Columbia Journalism Review Dismantles Daleiden’s Claim That He’s A Journalist

CMP Videos Merely Prove Daleiden Was “Masquerading As An Investigative Journalist, With The Aim Of Damaging Planned Parenthood”

Starting in July 2015, the Center for Medical Progress (CMP) released a series of deceptively edited videos, baselessly alleging that Planned Parenthood sold fetal tissue. This smear campaign was so fraudulent it earned CMP and its founder, David Daleiden, the title of Media Matters’ 2015 Misinformer of the Year. Although right-wing media baselessly insist that Daleiden is a journalist, in a May 12 report for the Columbia Journalism Review (CJR), Ted Anderson concluded after “a close analysis of his video footage and his actions” that the work produced by Daleiden “doesn’t qualify as journalism on legal or ethical grounds.”

Daleiden and his lawyers have argued that CMP’s work is journalism because it “uses the same undercover techniques that investigative journalists have used for decades.” Right-wing media have consistently carried water for these claims.

Anderson thoroughly dismantled this argument and debunked Daleiden’s attempt at “pleading journalism” to cover his illegal and fraudulent activities. Citing a previous investigation by the Los Angeles Times -- which he participated in -- as well as several legal precedents, Anderson argued that Daleiden was not a journalist and merely “produced an intentionally emotional provocation that led to an investigation of smoke where there was no fire.”

This latest debunk reaffirms statements and findings by journalists, a judge, and a grand jury and proves the only wrongdoing Daleiden “documented was the alleged fraud that he engaged in as an anti-abortion activist masquerading as an investigative journalist, with the aim of damaging Planned Parenthood.
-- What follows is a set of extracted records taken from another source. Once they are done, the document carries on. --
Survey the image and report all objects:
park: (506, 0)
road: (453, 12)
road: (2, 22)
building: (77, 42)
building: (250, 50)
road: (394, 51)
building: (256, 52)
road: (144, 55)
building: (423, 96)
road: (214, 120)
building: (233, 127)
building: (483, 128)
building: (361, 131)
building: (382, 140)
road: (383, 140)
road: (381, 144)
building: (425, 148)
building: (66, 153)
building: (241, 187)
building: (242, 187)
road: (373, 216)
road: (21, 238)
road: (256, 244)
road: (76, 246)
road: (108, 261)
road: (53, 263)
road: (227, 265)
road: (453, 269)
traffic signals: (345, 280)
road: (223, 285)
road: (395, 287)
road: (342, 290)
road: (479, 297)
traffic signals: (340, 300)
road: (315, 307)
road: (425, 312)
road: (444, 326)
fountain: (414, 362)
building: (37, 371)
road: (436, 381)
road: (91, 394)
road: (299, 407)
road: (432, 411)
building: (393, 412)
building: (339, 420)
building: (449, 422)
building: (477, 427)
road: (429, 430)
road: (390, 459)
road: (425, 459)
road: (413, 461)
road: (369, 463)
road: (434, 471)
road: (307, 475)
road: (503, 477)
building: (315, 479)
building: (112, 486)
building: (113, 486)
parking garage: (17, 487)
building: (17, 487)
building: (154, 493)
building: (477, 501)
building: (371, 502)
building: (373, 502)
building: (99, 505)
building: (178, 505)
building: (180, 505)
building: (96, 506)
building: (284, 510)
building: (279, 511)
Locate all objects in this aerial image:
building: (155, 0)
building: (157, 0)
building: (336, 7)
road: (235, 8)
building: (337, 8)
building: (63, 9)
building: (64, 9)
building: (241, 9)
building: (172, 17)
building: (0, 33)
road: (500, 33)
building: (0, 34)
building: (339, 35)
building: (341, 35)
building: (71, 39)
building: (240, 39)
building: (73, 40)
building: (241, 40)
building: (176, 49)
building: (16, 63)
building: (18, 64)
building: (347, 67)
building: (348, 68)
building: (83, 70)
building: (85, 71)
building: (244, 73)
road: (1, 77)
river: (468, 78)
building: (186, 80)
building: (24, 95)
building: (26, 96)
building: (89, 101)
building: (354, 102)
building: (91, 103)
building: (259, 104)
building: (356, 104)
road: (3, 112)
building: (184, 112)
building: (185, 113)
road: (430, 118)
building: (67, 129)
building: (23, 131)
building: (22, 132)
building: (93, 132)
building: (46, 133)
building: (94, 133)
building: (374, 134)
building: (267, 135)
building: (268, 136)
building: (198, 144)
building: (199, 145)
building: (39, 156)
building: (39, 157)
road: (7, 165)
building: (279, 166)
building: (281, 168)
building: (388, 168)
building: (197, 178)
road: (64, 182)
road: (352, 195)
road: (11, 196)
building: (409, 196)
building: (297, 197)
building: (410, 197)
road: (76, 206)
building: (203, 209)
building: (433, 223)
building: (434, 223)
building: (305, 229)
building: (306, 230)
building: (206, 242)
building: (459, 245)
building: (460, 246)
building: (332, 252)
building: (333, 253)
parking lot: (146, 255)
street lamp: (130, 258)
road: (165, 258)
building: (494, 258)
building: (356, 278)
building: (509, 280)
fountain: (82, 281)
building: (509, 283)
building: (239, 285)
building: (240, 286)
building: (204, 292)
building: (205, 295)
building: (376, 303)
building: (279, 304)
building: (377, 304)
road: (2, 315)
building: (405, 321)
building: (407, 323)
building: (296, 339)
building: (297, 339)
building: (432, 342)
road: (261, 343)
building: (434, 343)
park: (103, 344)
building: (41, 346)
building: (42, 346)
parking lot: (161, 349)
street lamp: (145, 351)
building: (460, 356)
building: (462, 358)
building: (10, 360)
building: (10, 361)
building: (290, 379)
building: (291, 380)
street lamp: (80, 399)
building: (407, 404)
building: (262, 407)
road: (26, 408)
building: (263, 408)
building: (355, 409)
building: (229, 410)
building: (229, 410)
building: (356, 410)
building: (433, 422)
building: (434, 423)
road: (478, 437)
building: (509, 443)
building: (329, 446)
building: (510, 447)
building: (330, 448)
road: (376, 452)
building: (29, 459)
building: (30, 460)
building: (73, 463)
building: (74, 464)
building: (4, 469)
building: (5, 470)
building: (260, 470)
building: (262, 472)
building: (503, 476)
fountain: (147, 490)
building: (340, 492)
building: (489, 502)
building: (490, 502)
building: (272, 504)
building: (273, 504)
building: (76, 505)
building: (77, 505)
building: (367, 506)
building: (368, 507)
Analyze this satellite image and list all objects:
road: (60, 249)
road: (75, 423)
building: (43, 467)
In one example, Anderson explained that Daleiden's description of CMP's work on its website didn't originally include the words “investigative journalism.” He noted it was only after the deceptive videos garnered public attention that the term “suddenly appeared on the homepage” when Daleiden “altered the stated purpose of the organization.” According to Andersen, this means that it is unlikely “Daleiden would have qualified as a journalist” during CMP's so-called investigation. 

From the May 12 CJR report:

More problematic for Daleiden is that no privileges protect journalists who break the law to get the news. Before entering the private meetings he filmed, he signed nondisclosure agreements with the National Abortion Federation that prohibited audio and image recording. Further, 12 states, including California, require the consent of all parties when recording audio or phone conversations. In making the secret recordings, Daleiden has been accused of violating both the nondisclosure agreement and the California consent law.

[...]

Daleiden’s ethics, and particularly his choices in editing the videos, raise other questions. An undercover investigation, like any inquiry that hopes to qualify as journalism, has an obligation to present information that doesn’t necessarily fit into a preconceived thesis. In the videos that Daleiden published on his website, he failed to show the audience key sequences, such as the time he attempted unsuccessfully to get one of his targets drunk in an effort to elicit damaging or inappropriate statements. He touted one video as the “harrowing story of harvesting an intact brain from a late-term male fetus whose heart was still beating”—even though outtakes show that he edited out statements indicating the fetus was dead before the brain tissue was removed.

[...]

A real “citizen journalist,” as Daleiden calls himself, could have created a truthful story using information he found in his investigation: the size of the fetal-tissue market, the amount of money Planned Parenthood charged private medical-research companies for samples, the types of activities that are deemed illegal and why, and thorny ethical issues involving subjects like embryonic stem cell research and patient care in clinics. He might have mentioned that the fetal-tissue market has been around for nearly a century and has led to major medical advancements. And he could have done all this while also representing the voices that decry the very existence of the tissue trade. But Daleiden did not pursue that story, just as he didn’t use undercover cameras as a last resort. The story he went after didn’t even require those James Bond techniques. Instead, he produced an intentionally emotional provocation that led to an investigation of smoke where there was no fire.